Zu wenig Geld aus Kiel für unsere Kreisstraßen

24.04.2016

Total enttäuscht zeigten sich der CDU-Landtagsabgeordnete Johannes Callsen und die Mitglieder der CDU-Kreistagsfraktion über die vom Land fehlende Co-Finanzierung für die Sanierung der Kreisstraßen im Kreis Schleswig-Flensburg. „Es war das Ziel der CDU-Kreistagsfraktion, mit der Erhöhung der Investitionsquote die Kreisstraßen instand zu setzen und den Investitionsstau von rund 23 Mio. € innerhalb von 5 Jahren abzubauen“, erläutert Callsen. Dazu hatte der Kreis Schleswig-Flensburg für 48 km Kreisstraßen auf 15 Streckenabschnitten Straßendeckenerneuerungsmaßnahmen mit einem Gesamtkostenvolumen von 6,3 Mio. € für das Förderprogramm 2016 angemeldet und die Eigenmittel um über 1 Mio. € auf 2,8 Mio. € erhöht, deutlich mehr als in den vergangenen Jahren.

Doch nun kommt eine böse Überraschung aus Kiel und macht den Kreispolitikern einen Strich durch die Rechnung. „Die Landesregierung fördert im Gegensatz zur Vergangenheit nicht mehr alle Erneuerungsmaßnahmen“, erläutert Callsen. „Die Hälfte der beantragten Deckenerneuerungen bleibt vom Verkehrsministerium unberücksichtigt, weil der Förderrahmen angeblich nicht ausreicht. Jetzt muss die Sanierung kaputter Streckenabschnitte wie z.B. Sörup – Ahneby oder Esperstoft – Bollingstedt auf 2017 verschoben werden und die dann vom Kreis angedachten 54 km auf 2018 und später verschoben werden. Wenn das Land die Co-Finanzierung weiterhin nicht bereitstellt, werden sich alle Deckenerneuerungsmaßnahmen entsprechend verzögern. In der Folge wird der Kreis über 20 Jahre bis zur vollständigen Instandsetzung brauchen und dafür deutlich mehr Finanzmittel benötigen, denn je kaputter eine Straße ist, desto teurer wird die Sanierung. Auch bleibt die laufende Unterhaltung durch ständiges Löcherflicken teuer und die Unfallgefahr wird nicht verringert. Ein Schaden für unsere Bürger, die Wirtschaftsunternehmen und den Tourismus“, so Callsen.
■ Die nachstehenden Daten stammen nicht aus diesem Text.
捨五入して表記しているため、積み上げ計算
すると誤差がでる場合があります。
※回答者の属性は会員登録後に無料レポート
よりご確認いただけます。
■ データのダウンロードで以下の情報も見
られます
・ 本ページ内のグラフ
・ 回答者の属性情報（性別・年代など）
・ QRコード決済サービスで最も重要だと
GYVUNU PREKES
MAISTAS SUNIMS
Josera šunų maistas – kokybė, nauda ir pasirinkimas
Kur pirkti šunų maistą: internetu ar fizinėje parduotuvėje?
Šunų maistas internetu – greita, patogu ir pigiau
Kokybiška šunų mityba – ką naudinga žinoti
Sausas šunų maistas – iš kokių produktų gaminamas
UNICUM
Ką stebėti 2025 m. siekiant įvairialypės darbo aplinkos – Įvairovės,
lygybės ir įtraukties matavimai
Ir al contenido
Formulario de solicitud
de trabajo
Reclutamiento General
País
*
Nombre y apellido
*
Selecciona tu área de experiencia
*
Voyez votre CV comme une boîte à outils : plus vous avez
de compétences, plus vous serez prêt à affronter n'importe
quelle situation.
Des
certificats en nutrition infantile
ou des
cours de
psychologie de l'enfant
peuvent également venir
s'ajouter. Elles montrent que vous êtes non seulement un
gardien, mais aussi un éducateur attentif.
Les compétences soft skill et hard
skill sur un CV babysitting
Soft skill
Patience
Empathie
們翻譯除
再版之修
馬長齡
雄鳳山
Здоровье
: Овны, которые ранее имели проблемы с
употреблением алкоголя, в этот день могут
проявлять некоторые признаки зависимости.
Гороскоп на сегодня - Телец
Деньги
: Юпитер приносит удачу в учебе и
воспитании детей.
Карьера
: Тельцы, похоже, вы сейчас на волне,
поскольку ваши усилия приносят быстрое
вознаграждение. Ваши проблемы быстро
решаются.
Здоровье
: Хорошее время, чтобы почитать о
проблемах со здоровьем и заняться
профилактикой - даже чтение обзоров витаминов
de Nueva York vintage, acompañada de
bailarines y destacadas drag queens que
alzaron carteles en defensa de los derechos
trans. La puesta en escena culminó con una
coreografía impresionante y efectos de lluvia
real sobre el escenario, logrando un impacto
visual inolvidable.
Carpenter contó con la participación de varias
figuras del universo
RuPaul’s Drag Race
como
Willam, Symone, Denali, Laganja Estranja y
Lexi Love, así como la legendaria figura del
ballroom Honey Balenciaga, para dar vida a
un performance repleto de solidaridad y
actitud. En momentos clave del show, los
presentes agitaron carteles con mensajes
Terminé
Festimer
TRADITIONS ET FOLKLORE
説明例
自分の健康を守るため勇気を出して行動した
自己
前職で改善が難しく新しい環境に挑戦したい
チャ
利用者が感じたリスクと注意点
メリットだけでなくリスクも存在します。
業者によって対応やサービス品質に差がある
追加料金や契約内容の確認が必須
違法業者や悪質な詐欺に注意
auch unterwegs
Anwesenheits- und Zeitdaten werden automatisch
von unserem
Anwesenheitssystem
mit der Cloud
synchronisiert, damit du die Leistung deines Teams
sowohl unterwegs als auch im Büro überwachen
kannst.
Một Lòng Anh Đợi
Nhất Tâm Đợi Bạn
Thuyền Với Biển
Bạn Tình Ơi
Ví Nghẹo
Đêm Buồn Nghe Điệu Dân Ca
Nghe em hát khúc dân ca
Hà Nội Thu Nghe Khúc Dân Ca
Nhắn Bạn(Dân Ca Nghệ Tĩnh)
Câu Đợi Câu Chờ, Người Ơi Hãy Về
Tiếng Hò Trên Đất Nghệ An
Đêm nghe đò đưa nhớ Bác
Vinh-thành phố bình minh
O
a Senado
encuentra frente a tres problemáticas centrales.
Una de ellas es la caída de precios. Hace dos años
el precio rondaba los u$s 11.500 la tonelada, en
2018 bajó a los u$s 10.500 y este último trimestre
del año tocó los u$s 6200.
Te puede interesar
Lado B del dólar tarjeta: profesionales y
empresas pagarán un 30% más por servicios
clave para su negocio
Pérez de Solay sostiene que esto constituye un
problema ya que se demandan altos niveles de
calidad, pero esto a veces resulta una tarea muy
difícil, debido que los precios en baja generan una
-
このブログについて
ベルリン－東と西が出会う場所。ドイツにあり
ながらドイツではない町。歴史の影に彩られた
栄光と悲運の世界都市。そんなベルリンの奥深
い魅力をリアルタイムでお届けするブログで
„Und es ist nicht nur bedauerlich, dass der Kreis nun nicht mehr Straßendecken als erwartet erneuern kann. Erschreckend ist auch, dass sogar weniger Fördermittel als in den Vorjahren zur Verfügung gestellt werden.“ Hintergrund dieser Entwicklung ist der Koalitionsvertrag von SPD, Grünen und SSW: Bei gleichbleibend hohen Zuweisungen vom Bund nach dem Gemeindeverkehrsfinanzierungsgesetz werden von SPD, Grünen und SSW Millionenbeträge vom Straßenbau zum ÖPNV umgeschichtet. „Dabei bleibt die notwendige Sanierung der Schlaglöcher auf den Kreisstraßen auf der Strecke“, so Callsen.

„Erst kümmert sich das Land nicht um seine Landesstraßen und nun wird den Kreisen auch noch die Möglichkeit genommen, ihre Kreisstraßen instand zu setzen“, zeigte sich Callsen abschließend entsetzt.